Italian dish with boletus and chicken:

Dried porcini mushroom risotto in a slow cooker

Owners of multicookers can prepare risotto with boletus mushrooms using their kitchen appliances. To do this you need to prepare:

  • rice – 0.2 kg;
  • vegetable broth – 0.4 l;
  • mushrooms – 0.1 kg;
  • shallots – 50 g;
  • animal oil (butter) – 45 g;
  • cheese – 30 g;
  • wine – 30 ml;
  • vegetable oil – 80 g;
  • herbs, lemon juice, spices and salt - to taste.

Cooking method:

  1. Finely chopped shallots, butter and vegetable oil are placed in the slow cooker. For this set of products, set the frying mode for 5 minutes.
    Attention! There is no need to close the lid of the multicooker, as you need to stir the onions while frying.

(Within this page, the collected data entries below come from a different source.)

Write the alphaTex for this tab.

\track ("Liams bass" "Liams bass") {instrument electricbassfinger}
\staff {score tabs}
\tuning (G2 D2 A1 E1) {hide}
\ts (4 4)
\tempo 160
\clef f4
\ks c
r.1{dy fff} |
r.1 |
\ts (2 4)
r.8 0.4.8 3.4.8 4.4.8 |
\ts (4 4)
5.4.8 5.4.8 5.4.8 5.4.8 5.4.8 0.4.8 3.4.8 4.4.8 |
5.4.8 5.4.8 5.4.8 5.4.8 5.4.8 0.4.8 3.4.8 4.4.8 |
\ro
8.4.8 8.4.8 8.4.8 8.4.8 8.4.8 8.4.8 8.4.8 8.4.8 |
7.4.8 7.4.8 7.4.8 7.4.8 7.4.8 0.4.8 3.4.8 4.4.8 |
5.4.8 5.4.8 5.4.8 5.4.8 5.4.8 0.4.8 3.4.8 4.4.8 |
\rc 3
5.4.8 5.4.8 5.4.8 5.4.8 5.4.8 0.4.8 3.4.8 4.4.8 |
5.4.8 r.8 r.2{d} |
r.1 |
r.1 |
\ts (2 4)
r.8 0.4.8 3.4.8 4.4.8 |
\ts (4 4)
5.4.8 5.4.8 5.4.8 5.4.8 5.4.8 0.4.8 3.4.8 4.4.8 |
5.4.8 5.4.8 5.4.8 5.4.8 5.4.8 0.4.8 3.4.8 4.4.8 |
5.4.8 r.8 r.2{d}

  2. Next, add rice grain to the onion.
  3. Afterwards, add wine and give the rice a couple of minutes for the alcohol to evaporate.
  4. Then boletus mushrooms, previously scalded with boiling water, dried and lightly fried, are added to the rice with onions.
  5. Pour in the broth, add salt, close the multicooker lid, set the “Multi-cook” mode at a temperature of 105ºC and cook for 15 minutes.
  6. 3 minutes before the end of cooking, finely chop the parsley, open the multicooker lid, add cheese, salt, pepper and half a teaspoon of lemon juice. Then you need to mix the dish well and put it on plates.

A master class from a famous restaurant chef can be seen here:

Calorie content of risotto with porcini mushrooms

Boletus risotto can be called a high-calorie food due to the fact that high-calorie foods such as rice, cream, cheese and others are used in its preparation. Italian food contains 200-300 kilocalories per 100 g, most of the energy comes from carbohydrates and fats.

Conclusion

Risotto with porcini mushrooms is a labor-intensive dish that requires constant attention during preparation. However, the time spent at the stove is worth the incredible taste of risotto that comes out at the end of cooking.